EXTRACTED MATERIAL below:

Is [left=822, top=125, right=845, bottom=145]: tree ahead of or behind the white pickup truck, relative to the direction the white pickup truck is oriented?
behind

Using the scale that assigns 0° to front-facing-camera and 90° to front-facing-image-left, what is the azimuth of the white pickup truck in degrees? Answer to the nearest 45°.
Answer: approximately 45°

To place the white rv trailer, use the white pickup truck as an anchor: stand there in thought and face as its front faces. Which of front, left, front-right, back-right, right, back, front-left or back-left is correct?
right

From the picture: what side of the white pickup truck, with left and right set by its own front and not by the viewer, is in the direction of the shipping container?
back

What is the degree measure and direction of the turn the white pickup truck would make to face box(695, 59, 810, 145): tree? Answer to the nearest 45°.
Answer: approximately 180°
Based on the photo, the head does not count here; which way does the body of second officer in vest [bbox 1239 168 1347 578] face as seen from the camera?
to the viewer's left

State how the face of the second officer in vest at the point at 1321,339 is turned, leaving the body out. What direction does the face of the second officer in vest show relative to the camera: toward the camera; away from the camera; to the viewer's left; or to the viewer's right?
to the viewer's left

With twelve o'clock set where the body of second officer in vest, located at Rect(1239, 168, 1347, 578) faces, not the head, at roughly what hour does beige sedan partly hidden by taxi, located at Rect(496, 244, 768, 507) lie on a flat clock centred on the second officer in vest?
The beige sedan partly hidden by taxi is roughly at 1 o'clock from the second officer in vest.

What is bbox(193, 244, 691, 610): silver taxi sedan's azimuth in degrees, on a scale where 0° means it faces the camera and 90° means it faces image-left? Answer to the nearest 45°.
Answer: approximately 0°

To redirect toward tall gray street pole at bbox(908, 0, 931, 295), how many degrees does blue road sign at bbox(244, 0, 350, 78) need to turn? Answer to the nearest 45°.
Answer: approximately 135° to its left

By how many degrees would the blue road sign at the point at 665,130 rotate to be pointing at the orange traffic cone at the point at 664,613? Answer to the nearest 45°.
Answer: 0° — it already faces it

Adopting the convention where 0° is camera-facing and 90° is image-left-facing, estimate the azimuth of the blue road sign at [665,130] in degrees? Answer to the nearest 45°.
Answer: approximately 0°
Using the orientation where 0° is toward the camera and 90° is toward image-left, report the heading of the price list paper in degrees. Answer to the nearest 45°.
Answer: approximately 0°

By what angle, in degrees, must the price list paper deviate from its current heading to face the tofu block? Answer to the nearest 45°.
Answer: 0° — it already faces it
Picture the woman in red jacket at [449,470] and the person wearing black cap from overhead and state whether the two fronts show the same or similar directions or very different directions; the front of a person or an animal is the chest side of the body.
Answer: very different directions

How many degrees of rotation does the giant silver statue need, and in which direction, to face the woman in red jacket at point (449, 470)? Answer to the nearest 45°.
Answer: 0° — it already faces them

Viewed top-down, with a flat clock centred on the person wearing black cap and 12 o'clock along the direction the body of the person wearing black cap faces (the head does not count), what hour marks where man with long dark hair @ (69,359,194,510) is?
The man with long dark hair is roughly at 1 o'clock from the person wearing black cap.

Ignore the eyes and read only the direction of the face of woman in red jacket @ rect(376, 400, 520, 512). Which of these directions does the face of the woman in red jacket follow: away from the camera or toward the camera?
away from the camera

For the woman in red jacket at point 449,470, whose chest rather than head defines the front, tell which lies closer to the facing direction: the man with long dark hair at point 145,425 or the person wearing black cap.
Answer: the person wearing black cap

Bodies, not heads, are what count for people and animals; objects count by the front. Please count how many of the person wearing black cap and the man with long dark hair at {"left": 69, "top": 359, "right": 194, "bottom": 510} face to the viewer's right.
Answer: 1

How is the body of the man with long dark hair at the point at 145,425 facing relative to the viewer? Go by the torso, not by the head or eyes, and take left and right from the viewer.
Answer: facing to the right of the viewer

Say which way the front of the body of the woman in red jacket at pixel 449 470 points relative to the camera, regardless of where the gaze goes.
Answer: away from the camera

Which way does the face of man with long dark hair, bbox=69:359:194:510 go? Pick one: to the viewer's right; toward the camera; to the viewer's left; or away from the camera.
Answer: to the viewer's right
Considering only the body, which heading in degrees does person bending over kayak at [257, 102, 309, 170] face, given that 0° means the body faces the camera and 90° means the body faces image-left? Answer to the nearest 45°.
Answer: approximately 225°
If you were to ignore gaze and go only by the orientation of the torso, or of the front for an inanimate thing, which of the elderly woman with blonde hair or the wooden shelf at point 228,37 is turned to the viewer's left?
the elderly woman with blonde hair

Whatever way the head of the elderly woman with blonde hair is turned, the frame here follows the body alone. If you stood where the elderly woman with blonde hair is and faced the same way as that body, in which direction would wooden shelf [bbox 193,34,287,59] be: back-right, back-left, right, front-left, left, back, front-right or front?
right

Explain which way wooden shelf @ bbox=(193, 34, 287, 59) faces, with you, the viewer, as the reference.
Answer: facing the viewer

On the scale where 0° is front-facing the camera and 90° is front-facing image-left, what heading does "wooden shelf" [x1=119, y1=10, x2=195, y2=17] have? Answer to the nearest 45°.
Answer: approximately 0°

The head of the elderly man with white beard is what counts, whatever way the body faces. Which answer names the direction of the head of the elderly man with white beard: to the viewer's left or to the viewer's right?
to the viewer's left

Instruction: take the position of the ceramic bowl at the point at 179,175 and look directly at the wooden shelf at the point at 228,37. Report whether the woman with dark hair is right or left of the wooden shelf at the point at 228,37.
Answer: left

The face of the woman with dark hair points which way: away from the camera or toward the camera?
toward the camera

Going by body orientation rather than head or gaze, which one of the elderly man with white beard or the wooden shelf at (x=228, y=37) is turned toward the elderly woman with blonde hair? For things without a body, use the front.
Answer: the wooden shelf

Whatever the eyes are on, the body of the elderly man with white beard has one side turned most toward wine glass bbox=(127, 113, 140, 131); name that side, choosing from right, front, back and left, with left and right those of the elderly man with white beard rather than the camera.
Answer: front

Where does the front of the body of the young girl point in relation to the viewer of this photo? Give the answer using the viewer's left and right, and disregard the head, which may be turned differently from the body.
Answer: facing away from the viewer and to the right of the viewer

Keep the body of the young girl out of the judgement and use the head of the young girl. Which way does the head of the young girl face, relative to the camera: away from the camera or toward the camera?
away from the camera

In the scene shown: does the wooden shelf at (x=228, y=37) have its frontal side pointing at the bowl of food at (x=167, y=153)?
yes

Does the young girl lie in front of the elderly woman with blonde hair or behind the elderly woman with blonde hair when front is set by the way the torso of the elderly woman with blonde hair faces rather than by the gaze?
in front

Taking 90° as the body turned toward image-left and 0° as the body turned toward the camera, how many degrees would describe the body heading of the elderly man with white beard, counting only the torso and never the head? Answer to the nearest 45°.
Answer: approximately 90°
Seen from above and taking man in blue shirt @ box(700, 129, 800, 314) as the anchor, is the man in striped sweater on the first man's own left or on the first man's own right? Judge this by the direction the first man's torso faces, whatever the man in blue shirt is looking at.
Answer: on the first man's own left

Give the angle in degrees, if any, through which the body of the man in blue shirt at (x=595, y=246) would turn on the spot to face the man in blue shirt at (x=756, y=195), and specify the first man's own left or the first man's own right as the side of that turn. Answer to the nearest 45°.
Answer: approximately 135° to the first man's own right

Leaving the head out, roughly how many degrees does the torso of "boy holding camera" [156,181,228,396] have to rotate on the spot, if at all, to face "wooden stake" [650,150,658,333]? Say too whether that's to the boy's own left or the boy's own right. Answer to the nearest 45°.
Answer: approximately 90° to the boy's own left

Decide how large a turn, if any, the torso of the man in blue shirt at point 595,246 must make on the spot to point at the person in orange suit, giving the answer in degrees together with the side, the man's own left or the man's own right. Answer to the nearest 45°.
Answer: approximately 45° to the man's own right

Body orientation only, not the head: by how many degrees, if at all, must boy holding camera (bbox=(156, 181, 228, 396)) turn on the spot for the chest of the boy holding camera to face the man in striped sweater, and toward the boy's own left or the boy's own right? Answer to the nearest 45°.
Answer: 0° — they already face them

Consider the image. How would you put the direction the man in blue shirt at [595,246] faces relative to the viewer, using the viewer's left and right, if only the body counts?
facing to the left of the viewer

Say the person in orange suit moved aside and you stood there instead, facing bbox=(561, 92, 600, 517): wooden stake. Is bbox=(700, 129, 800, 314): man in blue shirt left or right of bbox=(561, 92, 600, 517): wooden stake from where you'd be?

End of EXTRACTED MATERIAL.

WORK INSTRUCTIONS:
Reproduce the lines of the listing verbatim, beginning at the line that contains "By what angle, in" and ending after the line that contains "Answer: very different directions".

RESULT BELOW:
By what angle, in degrees, must the price list paper deviate from its current heading to face the tofu block? Answer to the nearest 45°.
Answer: 0° — it already faces it
Picture the woman in red jacket at [449,470] and the person wearing black cap from overhead and state whether the two fronts show the same or similar directions or very different directions; the front of a person or an animal is the chest side of the body.
Answer: very different directions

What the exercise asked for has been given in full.